Desulfobulbus bacterial cells are so tiny that they are invisible to the naked eye but, under the right circumstances, form a multicellular filament that can transmit electrons across a distance as large as 1 centimeter as part of the filament’s respiration and ingestion processes. The discovery by scientists at Aarhus University in Denmark and USC was published in Nature on Oct. 24.
“To move electrons over these enormous distances in an entirely biological system would have been thought impossible,” said Moh El-Naggar, assistant professor of physics at the USC Dornsife College of Letters, Arts and Sciences, and co-author of the paper.

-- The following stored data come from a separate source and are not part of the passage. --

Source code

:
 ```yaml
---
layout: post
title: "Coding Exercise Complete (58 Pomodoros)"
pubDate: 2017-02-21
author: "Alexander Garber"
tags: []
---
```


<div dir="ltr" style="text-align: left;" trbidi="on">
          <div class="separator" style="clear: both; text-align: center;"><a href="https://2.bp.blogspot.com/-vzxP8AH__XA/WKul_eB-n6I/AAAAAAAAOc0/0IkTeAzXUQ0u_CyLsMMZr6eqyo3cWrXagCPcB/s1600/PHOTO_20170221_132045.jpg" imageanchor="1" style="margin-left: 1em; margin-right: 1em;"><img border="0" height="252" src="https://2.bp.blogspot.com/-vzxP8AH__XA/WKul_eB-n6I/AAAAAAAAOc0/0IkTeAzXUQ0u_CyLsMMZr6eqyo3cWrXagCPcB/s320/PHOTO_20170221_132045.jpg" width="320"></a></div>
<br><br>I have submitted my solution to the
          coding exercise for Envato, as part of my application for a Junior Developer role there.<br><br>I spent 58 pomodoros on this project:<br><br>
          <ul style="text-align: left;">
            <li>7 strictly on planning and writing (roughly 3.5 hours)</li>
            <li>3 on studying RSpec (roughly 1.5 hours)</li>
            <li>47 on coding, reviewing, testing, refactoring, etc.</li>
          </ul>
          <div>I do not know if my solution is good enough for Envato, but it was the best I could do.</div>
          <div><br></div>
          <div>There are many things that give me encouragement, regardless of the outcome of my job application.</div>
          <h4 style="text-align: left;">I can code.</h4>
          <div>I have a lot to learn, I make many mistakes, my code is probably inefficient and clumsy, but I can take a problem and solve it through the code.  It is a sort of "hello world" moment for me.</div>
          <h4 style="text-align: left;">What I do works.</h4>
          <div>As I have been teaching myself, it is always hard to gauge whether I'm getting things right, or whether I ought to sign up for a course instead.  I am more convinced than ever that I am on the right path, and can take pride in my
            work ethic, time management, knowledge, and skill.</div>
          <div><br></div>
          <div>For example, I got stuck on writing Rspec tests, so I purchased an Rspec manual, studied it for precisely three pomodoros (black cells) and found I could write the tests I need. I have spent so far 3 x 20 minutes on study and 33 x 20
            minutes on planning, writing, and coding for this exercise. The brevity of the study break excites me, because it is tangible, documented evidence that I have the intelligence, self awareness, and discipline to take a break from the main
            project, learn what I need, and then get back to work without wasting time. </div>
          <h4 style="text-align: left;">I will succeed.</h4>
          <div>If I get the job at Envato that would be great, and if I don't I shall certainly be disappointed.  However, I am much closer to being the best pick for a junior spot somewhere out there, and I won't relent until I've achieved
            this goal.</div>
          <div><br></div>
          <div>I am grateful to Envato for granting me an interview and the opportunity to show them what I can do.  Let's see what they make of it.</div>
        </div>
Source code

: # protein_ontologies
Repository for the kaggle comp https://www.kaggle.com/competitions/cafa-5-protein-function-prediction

Aarhus scientists had discovered a seemingly inexplicable electric current on the sea floor years ago. The new experiments revealed that these currents are mediated by a hitherto unknown type of long, multicellular bacteria that act as living power cables.
“Until we found the cables, we imagined something cooperative where electrons were transported through external networks between different bacteria,” said Lars Peter Nielsen of the Aarhus Department of Bioscience and a corresponding author of the paper. “It was indeed a surprise to realize that it was all going on inside a single organism.”
The team studied bacteria living in marine sediments that power themselves by oxidizing hydrogen sulfide. Cells at the bottom live in a zone that is poor in oxygen but rich in hydrogen sulfide, and those at the top live in an area rich in oxygen but poor in hydrogen sulfide.
The solution? They form long chains that transport individual electrons from the bottom to the top, completing the chemical reaction and generating life-sustaining energy.
“You have feeder cells on one end and breather cells on the other, allowing the whole living cable to survive,” El-Naggar said.